A molecular orbital is essentially the path which an electron takes around a molecule. This is very similar to an atomic orbital, except that a molecular orbital is a path which takes into account the field of more than one nucleus. There are two types of molecular orbital, a bonding one and an anti-bonding one. This is basically decided by whether the orbiting electrons move around the nuclei in-phase or out of phase. Molecular orbitals are basically overlapping atomic orbitals, and the degree by which they go together determines whether the atoms will bond or not.
Before being able to understand orbitals, it is important to know the structure of an atom. Protons and neutrons occupy the nucleus of the atom, which is a very condensed container which sits at the center of an atom. Electrons whiz around the outside of the nucleus, essentially in the same way planets orbit the sun. A simplistic description of how electrons orbit a nucleus splits the electrons into “shells,” which are basically large circles surrounding the nucleus which can contain a set amount of electrons. Just as with planetary orbits, electron orbitals do not take the shape of perfect circles.
Electrons don’t all make their way around an atom in set, orderly circles. Instead, they often have more unusual orbits, and the specific orbit which they have is described by the atomic orbital theory. The “s” orbital is the simplest one, and this is essentially a spherical orbital. There are also dumbbell shaped orbitals, called “p” orbitals, which come in three different alignments. The interaction between the two atomic orbitals determines the type of the molecular orbital.
When two atoms bond, the electrons are still trying to follow their set orbital pattern, and their positions determine the type of molecular orbital. The first type of molecular orbital comes when the electrons orbit both nuclei in-phase, and overlap at some point. This creates a “bonding” orbital, because the electrons’ overlapping intensifies the negative charge and lowers the molecule’s potential energy. It would therefore require energy to split them back off into their separate atoms, and the atoms stay together.

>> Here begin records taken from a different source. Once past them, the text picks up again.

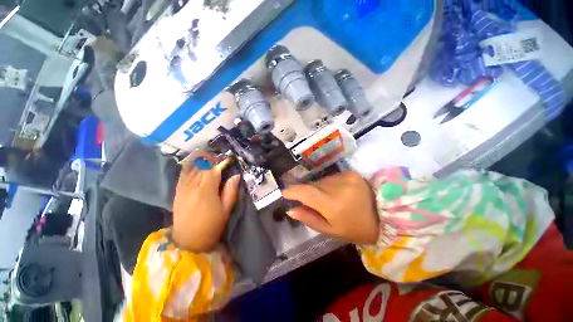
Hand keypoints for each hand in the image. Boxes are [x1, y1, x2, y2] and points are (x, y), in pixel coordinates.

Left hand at [172, 155, 240, 252]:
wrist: (188, 242)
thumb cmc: (212, 226)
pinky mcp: (177, 192)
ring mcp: (183, 188)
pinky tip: (195, 165)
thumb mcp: (226, 210)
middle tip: (219, 159)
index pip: (213, 168)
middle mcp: (192, 186)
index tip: (228, 159)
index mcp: (206, 190)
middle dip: (211, 158)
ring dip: (200, 160)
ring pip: (191, 168)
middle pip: (201, 165)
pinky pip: (183, 174)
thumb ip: (231, 191)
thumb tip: (236, 176)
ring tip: (208, 158)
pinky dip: (190, 167)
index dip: (220, 161)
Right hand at [283, 171, 378, 244]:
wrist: (384, 217)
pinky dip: (330, 184)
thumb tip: (290, 209)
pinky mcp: (351, 173)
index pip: (305, 192)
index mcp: (331, 204)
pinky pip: (331, 177)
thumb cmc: (355, 229)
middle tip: (313, 203)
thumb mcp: (330, 230)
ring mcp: (345, 177)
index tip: (285, 193)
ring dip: (320, 188)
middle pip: (312, 185)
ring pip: (321, 181)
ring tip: (329, 199)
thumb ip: (308, 218)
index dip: (292, 191)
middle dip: (308, 193)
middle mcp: (336, 186)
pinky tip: (338, 192)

The other type of molecular orbital is when the electrons orbit out-of-phase. This decreases the negative charge that they create, which in turn increases the overall potential energy stored in the molecule. Electrons like a low potential energy, so they are more likely to separate than orbit out-of-phase. The low potential energy of an out-of-phase orbit, then, means that the atoms split up, and the bond is not formed.